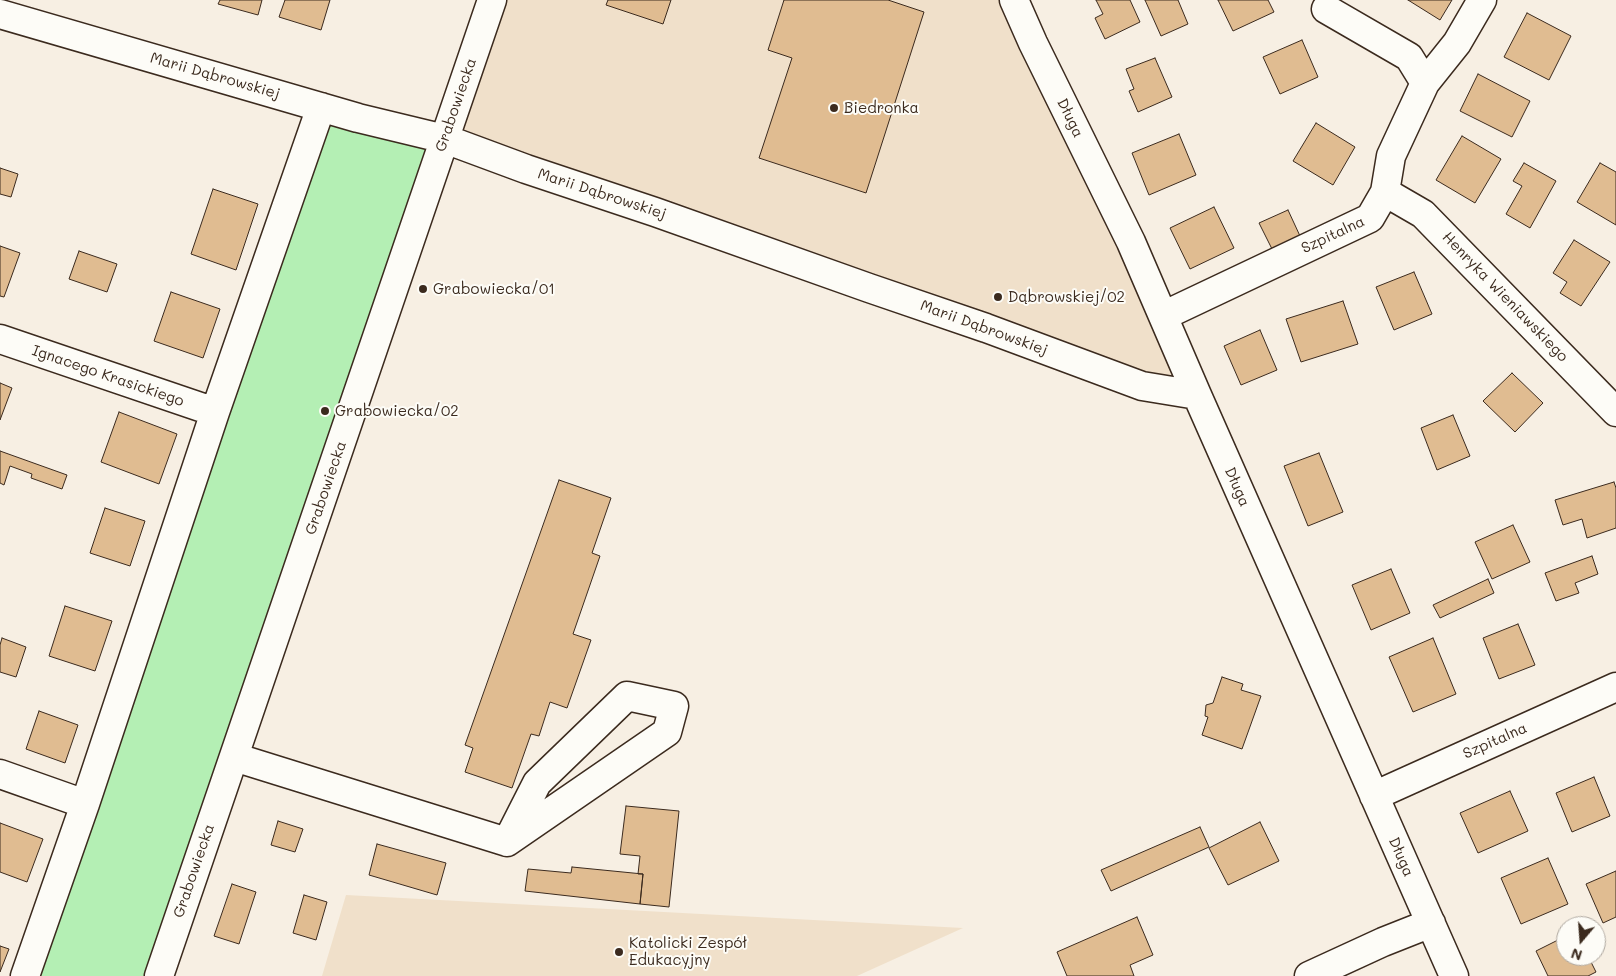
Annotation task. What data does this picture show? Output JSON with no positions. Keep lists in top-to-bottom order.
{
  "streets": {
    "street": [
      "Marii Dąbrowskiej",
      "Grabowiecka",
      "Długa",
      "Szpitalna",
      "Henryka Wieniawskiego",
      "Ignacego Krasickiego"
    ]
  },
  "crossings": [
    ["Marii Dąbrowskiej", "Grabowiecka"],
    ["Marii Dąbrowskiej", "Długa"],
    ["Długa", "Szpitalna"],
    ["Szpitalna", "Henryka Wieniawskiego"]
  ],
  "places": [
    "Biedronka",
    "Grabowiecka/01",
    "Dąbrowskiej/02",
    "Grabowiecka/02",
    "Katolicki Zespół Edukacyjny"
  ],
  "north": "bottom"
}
------------------------------------------------
Word for word, retype the material above without its pictures.

*Answer for the task*.
Annotation task. What data does this picture show? Output JSON with no positions. Keep lists in top-to-bottom order.
{
  "streets": {
    "street": [
      "Marii Dąbrowskiej",
      "Grabowiecka",
      "Długa",
      "Szpitalna",
      "Henryka Wieniawskiego",
      "Ignacego Krasickiego"
    ]
  },
  "crossings": [
    ["Marii Dąbrowskiej", "Grabowiecka"],
    ["Marii Dąbrowskiej", "Długa"],
    ["Długa", "Szpitalna"],
    ["Szpitalna", "Henryka Wieniawskiego"]
  ],
  "places": [
    "Biedronka",
    "Grabowiecka/01",
    "Dąbrowskiej/02",
    "Grabowiecka/02",
    "Katolicki Zespół Edukacyjny"
  ],
  "north": "bottom"
}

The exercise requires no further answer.